**Task description**: If a line of the data below holds the word "each", list it.

**Data provided**:

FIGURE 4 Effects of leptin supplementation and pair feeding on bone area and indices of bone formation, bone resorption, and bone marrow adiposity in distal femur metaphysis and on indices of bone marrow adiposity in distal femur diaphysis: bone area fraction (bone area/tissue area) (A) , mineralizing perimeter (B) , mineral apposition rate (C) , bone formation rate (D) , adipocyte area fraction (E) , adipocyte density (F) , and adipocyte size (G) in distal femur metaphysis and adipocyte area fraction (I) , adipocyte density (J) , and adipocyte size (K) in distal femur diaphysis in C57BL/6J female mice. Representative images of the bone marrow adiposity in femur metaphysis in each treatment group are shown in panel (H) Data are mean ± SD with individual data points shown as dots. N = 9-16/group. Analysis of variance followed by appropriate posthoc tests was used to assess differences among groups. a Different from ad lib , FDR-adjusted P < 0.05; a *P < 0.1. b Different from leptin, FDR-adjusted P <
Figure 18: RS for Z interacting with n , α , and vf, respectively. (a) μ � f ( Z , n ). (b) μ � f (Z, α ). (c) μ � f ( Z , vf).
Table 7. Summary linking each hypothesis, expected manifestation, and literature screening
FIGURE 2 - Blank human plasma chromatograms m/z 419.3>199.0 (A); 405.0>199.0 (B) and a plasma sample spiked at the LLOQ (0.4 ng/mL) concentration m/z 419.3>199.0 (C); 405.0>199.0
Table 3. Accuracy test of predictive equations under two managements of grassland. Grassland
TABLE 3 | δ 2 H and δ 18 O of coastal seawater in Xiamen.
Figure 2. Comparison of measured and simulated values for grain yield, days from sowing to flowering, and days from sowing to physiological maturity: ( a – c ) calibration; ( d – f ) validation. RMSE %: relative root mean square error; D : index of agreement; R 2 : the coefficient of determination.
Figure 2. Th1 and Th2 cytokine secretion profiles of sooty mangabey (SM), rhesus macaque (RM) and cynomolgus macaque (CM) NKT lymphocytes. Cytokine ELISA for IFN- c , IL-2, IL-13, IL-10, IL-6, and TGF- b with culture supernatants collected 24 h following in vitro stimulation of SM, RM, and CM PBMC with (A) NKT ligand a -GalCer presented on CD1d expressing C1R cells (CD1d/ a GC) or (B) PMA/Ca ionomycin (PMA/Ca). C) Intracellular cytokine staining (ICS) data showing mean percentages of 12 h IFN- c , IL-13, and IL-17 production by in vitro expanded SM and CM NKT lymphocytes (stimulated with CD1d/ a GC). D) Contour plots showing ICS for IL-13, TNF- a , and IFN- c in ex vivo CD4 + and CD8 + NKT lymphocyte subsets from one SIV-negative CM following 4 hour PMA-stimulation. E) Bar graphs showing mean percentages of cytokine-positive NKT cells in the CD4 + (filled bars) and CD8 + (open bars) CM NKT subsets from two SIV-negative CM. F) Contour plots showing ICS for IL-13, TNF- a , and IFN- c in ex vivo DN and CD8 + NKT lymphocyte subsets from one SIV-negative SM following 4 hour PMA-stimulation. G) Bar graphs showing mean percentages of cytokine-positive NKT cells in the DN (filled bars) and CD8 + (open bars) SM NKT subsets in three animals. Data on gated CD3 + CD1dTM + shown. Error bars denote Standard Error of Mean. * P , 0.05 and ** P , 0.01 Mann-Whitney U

**Your solution**:
FIGURE 4 Effects of leptin supplementation and pair feeding on bone area and indices of bone formation, bone resorption, and bone marrow adiposity in distal femur metaphysis and on indices of bone marrow adiposity in distal femur diaphysis: bone area fraction (bone area/tissue area) (A) , mineralizing perimeter (B) , mineral apposition rate (C) , bone formation rate (D) , adipocyte area fraction (E) , adipocyte density (F) , and adipocyte size (G) in distal femur metaphysis and adipocyte area fraction (I) , adipocyte density (J) , and adipocyte size (K) in distal femur diaphysis in C57BL/6J female mice. Representative images of the bone marrow adiposity in femur metaphysis in each treatment group are shown in panel (H) Data are mean ± SD with individual data points shown as dots. N = 9-16/group. Analysis of variance followed by appropriate posthoc tests was used to assess differences among groups. a Different from ad lib , FDR-adjusted P < 0.05; a *P < 0.1. b Different from leptin, FDR-adjusted P <
Table 7. Summary linking each hypothesis, expected manifestation, and literature screening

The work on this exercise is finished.